St. Petersburg City Councilmember Copley Gerdes said Gov. Ron DeSantis’ push to expand Florida’s homestead tax exemption could create a financial challenge for the city that extends far beyond the first two years of projected revenue losses.
Gerdes, who represents District 1, said he supported the City Council’s May resolution urging state lawmakers to carefully consider the financial impacts of the governor’s property tax proposal, before moving forward.
“I support the resolution,” Gerdes said. “The impact is probably far greater than we realize today. We can put an estimated number for the loss, but we don’t know how this will impact five years from now. I think it will have a major negative impact.”
DeSantis announced the proposal May 27 in Tampa, calling for a special legislative session during the week of June 1 to consider a constitutional amendment aimed at providing broad property tax relief for Florida homeowners. The governor’s proposal, titled “Save Our Homes from Excessive Property Taxes,” called for increasing the homestead exemption and creating a path toward the eventual elimination of property taxes on homesteaded homes.
The governor argued that local government property tax collections had nearly doubled over the past seven years, increasing from about $32 billion to $60 billion statewide, and projected they could reach $83 billion by 2032 without reform.
“Florida homeowners need relief,” DeSantis said in announcing the proposal. “Now is the time to stand up for taxpayers, enact a historic reform, and save the home of every Floridian.”
The Legislature later approved CS/HJR 1F, a proposed constitutional amendment. According to the Florida House, the measure proposes changes to the state constitution to revise limits on annual assessment increases for certain real property, increase the homestead exemption, limit the use of ad valorem taxes levied by counties and municipalities and set an effective date. The measure was signed by officers and filed with the Secretary of State on June 16.

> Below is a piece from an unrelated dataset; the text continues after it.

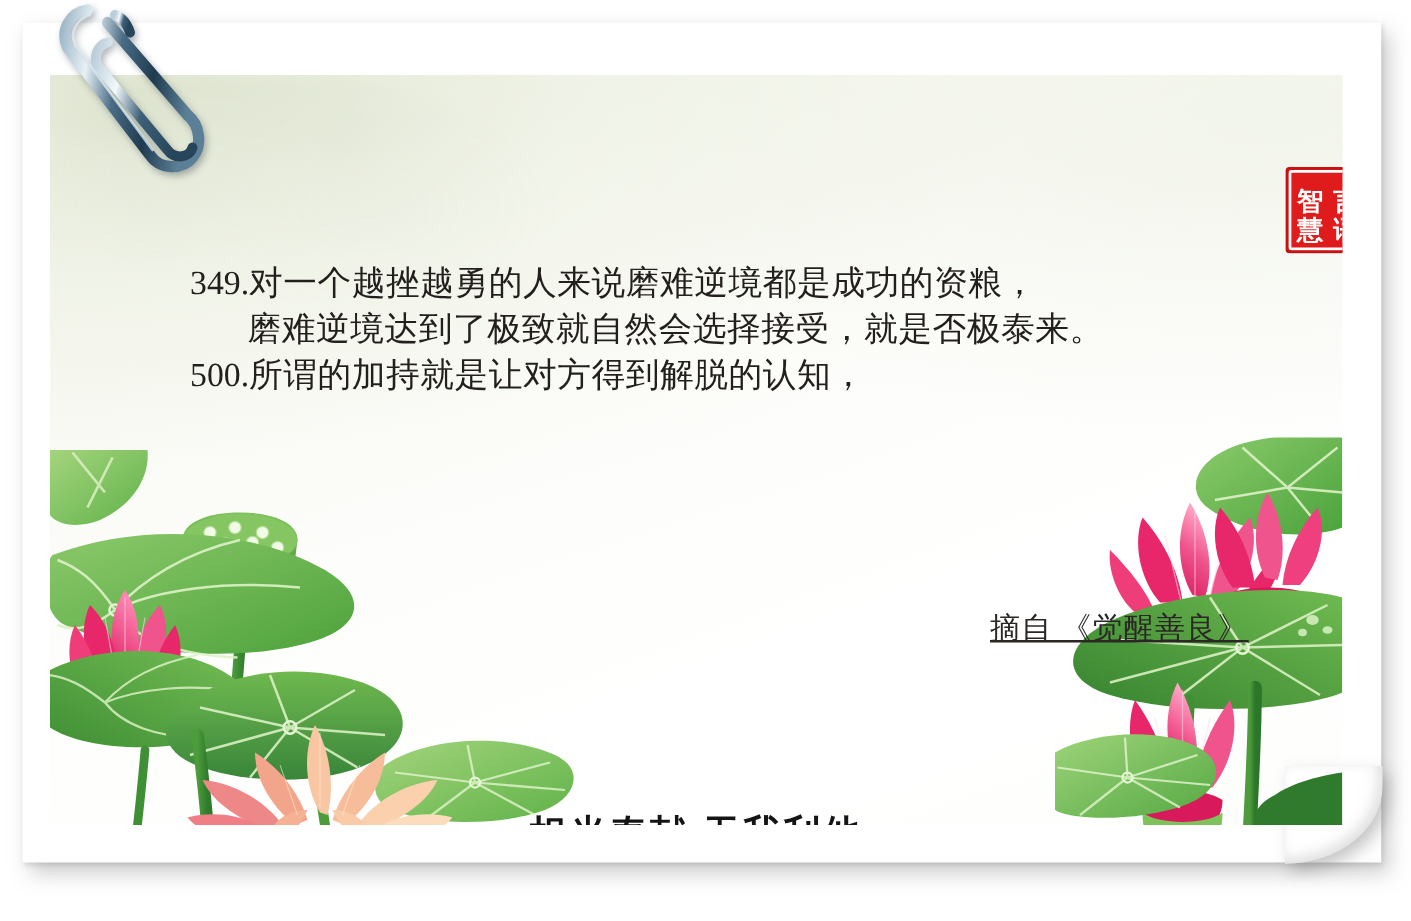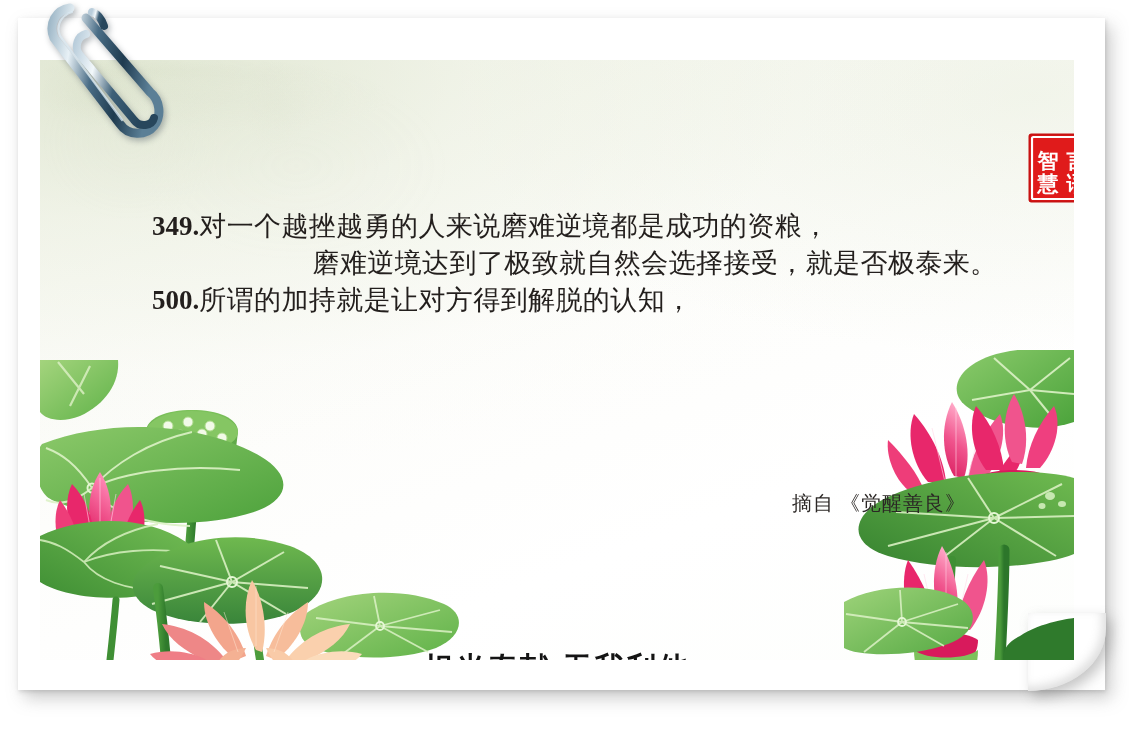"349." .qnum { font-weight: bold -> none }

If approved by voters, the amendment would take effect Jan. 1, 2027. The enrolled text states that the homestead exemption for non-school levies would increase to $150,000 beginning Jan. 1, 2027, and to $250,000 beginning Jan. 1, 2028. School district levies would remain treated separately.
The enrolled amendment would also reduce the annual assessment cap for certain non-homestead property from 10% to 5% beginning Jan. 1, 2027, for levies other than school districts.
St. Petersburg officials began raising concerns before the special session convened. During a May City Council meeting, members approved a resolution urging the Florida Legislature to carefully consider the impacts of property tax reform before moving forward with the governor’s plan. The St. Pete Catalyst reported that the resolution came as city leaders questioned how the city would continue providing services if one of its largest revenue streams were reduced.
Property taxes help fund many of St. Petersburg’s day-to-day operations, including police and fire protection, road maintenance, parks, libraries, code enforcement and administrative services. They also support major infrastructure investments, including stormwater improvements and resiliency projects.
A city analysis shared with members of the Pinellas County legislative delegation estimated that the proposal could cost St. Petersburg about $38 million in ad valorem revenue in fiscal year 2028, and $75 million in fiscal year 2029.
Gerdes said those numbers are only part of the concern. St. Petersburg is anticipating roughly $240 million in ad valorem revenue, while police and fire costs total about $248 million.
“There’s already an $8 million delta,” Gerdes said. That gap, he explained, would have to be filled from somewhere else in the city budget, so the question becomes this: where do you get the $8 million? Gerdes said: “It’s not going to impact one place, but impact across the city.”
Gerdes also pushed back on the governor’s argument that cities can absorb property tax reductions because tax collections have risen with property values.
“As our city grows, so do our needs,” Gerdes said. “As do our needs from ad valorem tax. It’s based on growth. The city government isn’t better off from it; the city residents are better off from it.”
DeSantis frames the proposal as a response to rising homeowner tax bills and local government revenue growth. St. Petersburg officials say the same growth that increases taxable value also increases demand for police, fire, infrastructure, parks, stormwater systems and other municipal services.
Council members raised similar concerns during the May discussion. Councilmember Lisset Hanewicz said property taxes pay for police and fire but do not cover everything, warning that a major revenue loss would have to be made up elsewhere. Vice Chair Richie Floyd said there would not be “a magic wand” to avoid service cuts if the proposal moved forward.
The governor’s original proposal included provisions requiring remaining property tax revenues to be spent on core public needs such as public safety, education and schools, infrastructure and natural resources. It also proposed a state trust fund to help local governments continue core services if revenues declined.
Gerdes’ concern is that St. Petersburg’s needs will not shrink if the city’s revenue does.
The proposal now moves from Tallahassee to voters. Because it is a constitutional amendment, it must be approved by voters before taking effect. If approved, the first phase would begin Jan. 1, 2027.
For Gerdes, the immediate fiscal estimates are not the end of the debate. They are the beginning. “We don’t know how this will impact St. Pete five years from now,” he told Poliverse.